Search code examples
javaxmlmalformed

How to detect "Invalid character found in text content"


I'm doing an XML validation in Java, using SAX, and i'd like to recognize the following kind of error : "An invalid character was found in text content".

At the moment, i have a validation with SAX, and for some documents i have corrupted characters not detected as errors. When i try to open the result XML file with IE Browser for example, i get an error message "an invalid character was found in text content".

This is an example of XML data:

<?xml version='1.0' encoding='UTF-8' standalone='yes'>
<!DOCTYPE blabla SYSTEM 'blabla.dtd'>
<blabla type='type' num='num'>
<...>... corrupted character </...>
</blabla>

And this is an example of the instanciation of the parser:

SAXParserFactory factory = SAXParserFactory.newInstance();
factory.setValidating(true);
factory.setNamespaceAware(true);

parser = factory.newSAXParser();
parser.setProperty(JAXP_SCHEMA_LANGUAGE, W3C_XML_SCHEMA);
parser.setProperty(JAXP_SCHEMA_SOURCE, new File(theConfig.getRoot()
        .concat(File.separator).concat(theConfig.getXsdFileName())
        .concat("-v").concat(theConfig.getXsdFileVersion()).concat(
                        XSD_EXTENSION)));
reader = parser.getXMLReader();
reader.setErrorHandler(getHandler());
reader.setEntityResolver(new MyEntityResolver(theConfig.getRoot(),
                theConfig));
InputSource is = new InputSource();
is.setCharacterStream(new StringReader(theDataToParse));
reader.parse(is);

The error handler implements methods 'warning', 'error' and 'fatalError', but nothing is detected. The entity resolver enable to lead a custome entity file, stored in a configuration directory.

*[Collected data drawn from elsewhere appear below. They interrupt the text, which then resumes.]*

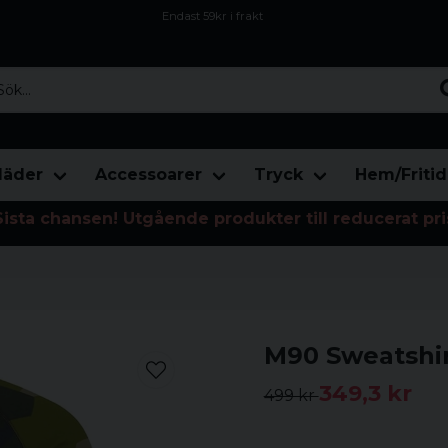
Endast 59kr i frakt
Fri frakt över 800 kr
Öppet köp i 30 dagar
...
läder
Accessoarer
Tryck
Hem/Fritid
Sista chansen! Utgående produkter till reducerat pri
M90 Sweatshi
349,3 kr
499 kr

Does someone have an idea why such malformed character error is not detected ? Is it because my stream comes from a String and not a file ?

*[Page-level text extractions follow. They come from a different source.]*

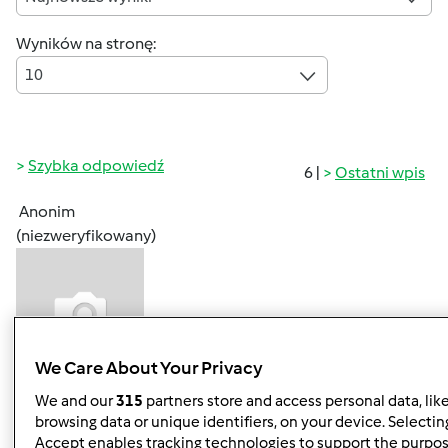
Wyników na stronę:
10
Szybka odpowiedź
6 |
Ostatni wpis
Anonim
(niezweryfikowany)
We Care About Your Privacy
We and our
315
partners store and access personal data, lik
pon., 10/25/2010 - 12:11
#1
browsing data or unique identifiers, on your device. Selecting
Korzystając z przepisów na drinki z książki "Napoje" czy
Accept enables tracking technologies to support the purpo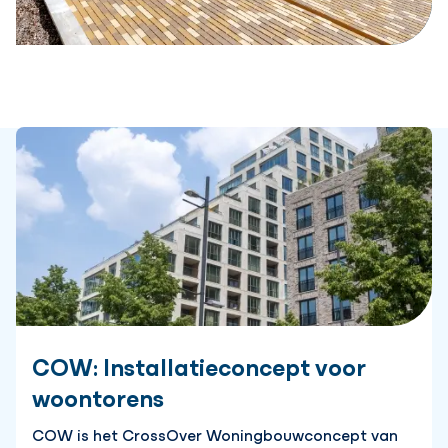
COW: Installatieconcept voor
woontorens
COW is het CrossOver Woningbouwconcept van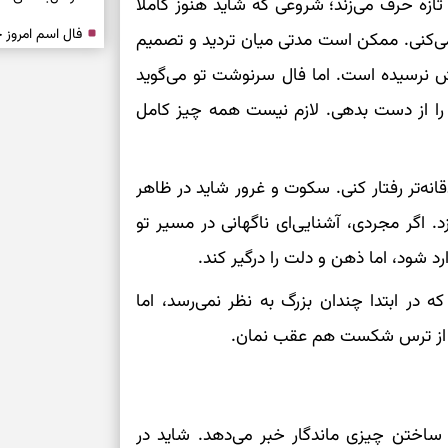
ازه حرف می‌زند؛ شروعی که شاید هنوز کاملاً
ی‌کنی. ممکن است مدتی میان تردید و تصمیم
درباره حضور ا
ش نرسیده است. اما فال سرنوشت تو می‌گوید
ارتباط‌ها
ا از دست بدهی. لازم نیست همه چیز کامل
برای دیدن جزئیا
انه‌تر رفتار کنی. سکوت و غرور شاید در ظاهر
برای بازیابی ت
. اگر مجردی، آشنایی‌ای ناگهانی در مسیر تو
 شود، اما ذهن و دلت را درگیر کند.
برای تنظیم سرع
در ابتدا چندان بزرگ به نظر نمی‌رسد، اما
ثانیه برای پیدا
اما از ترس شکست هم عقب نمان.
برای بازکردن گ
طرز تهیه لوبیا 
 ساختن چیزی ماندگار خبر می‌دهد. شاید در
دانه‌دانه، خوش‌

Thanks in advance for your help.

Regards.


Solution

  • yes, apparently you have already done the byte to character conversion since you are holding the string already. if you want to detect the invalid character, you need to parse the bytes. in general, it's not good to hold xml data as string data as you risk corrupting it through incorrect character encoding. the best way to treat xml is as binary data.